Document excerpt:
----------
Wed, 06/01/2022 - 18:28
With East Hampton Town barred from enforcing new restrictions at its airport, Memorial Day weekend was as busy as ever there.
Durell Godfrey

Air traffic to and from East Hampton Airport was typically brisk over the Memorial Day weekend, the temporary restraining order granted by a New York State Supreme Court Justice having halted the town board’s plan to briefly close the airport last month and reopen it as a private facility with advance permission required for takeoffs and landings.

On the ground, the standoff between the town and groups who have sued to obtain a preliminary injunction remained in a holding pattern this week. Despite Justice Paul Baisley’s May 16 order granting the order and directing the town to show cause last Thursday as to why a preliminary injunction should not be granted to the plaintiffs, no hearing took place. Rather, that date was the deadline for submission of additional briefings, after which Justice Baisley is to issue a decision.

“The T.R.O. remains in full force and effect,” Randy Mastro, an attorney representing Blade Air Mobility, which allows users of its app to book seats on scheduled helicopter and airplane flights, said on Tuesday. “That T.R.O. has very specific terms about not being able to close” the airport “or impose use restrictions. Full public access remains available at the airport.”

Blade Air Mobility, along with East End Hangars and the Coalition to Keep East Hampton Airport Open, as well as several individuals who live near airports that could see increased traffic should the airport in East Hampton be off limits, sued the town in February to stop its plan to address growing complaints about noise and pollution. The plan called for limiting aircraft operators to one takeoff and one landing per day and would have included restrictions based on the size and noise of aircraft. Aircraft operations would have been limited to 8 a.m. to 8 p.m. Monday through Thursday and 9 a.m. to 7 p.m. Friday through Sunday and on federal holidays.

Blade’s officials previously said that at least 60 percent of flights booked through its platform that would have landed at East Hampton Airport will be diverted to “other landing areas” including Montauk Airport, “seaplane landing zones” in Gardiner’s Bay and Peconic Bay, and sites in Southampton, Mattituck, and Westhampton Beach.

“I’m a little concerned,” Supervisor Peter Van Scoyoc said on Tuesday, referring to Justice Baisley. “I’m concerned that if he doesn’t act, it’s status quo for yet another season. People are becoming extremely frustrated. It seems to be undemocratic when you have a majority saying they want change at the airport and the governing body in charge has worked extremely hard to make that come to pass. We’ve coordinated with the federal agency involved” — the Federal Aviation Administration — “to come up with a plan and implement a solution, and a few individuals and for-profit corporate entities work to subvert the will of the people.” He said that he remains hopeful for a ruling “that will be favorable to us, so we can move forward with implementing our plans.”
----------
Dataset items:
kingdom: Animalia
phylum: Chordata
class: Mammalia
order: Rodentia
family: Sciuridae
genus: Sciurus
----------
Task to carry out: Repeat word for word the part of the airport article above, everything from "Air traffic to" down to "issue a decision.".

Solved problem:
Air traffic to and from East Hampton Airport was typically brisk over the Memorial Day weekend, the temporary restraining order granted by a New York State Supreme Court Justice having halted the town board’s plan to briefly close the airport last month and reopen it as a private facility with advance permission required for takeoffs and landings.

On the ground, the standoff between the town and groups who have sued to obtain a preliminary injunction remained in a holding pattern this week. Despite Justice Paul Baisley’s May 16 order granting the order and directing the town to show cause last Thursday as to why a preliminary injunction should not be granted to the plaintiffs, no hearing took place. Rather, that date was the deadline for submission of additional briefings, after which Justice Baisley is to issue a decision.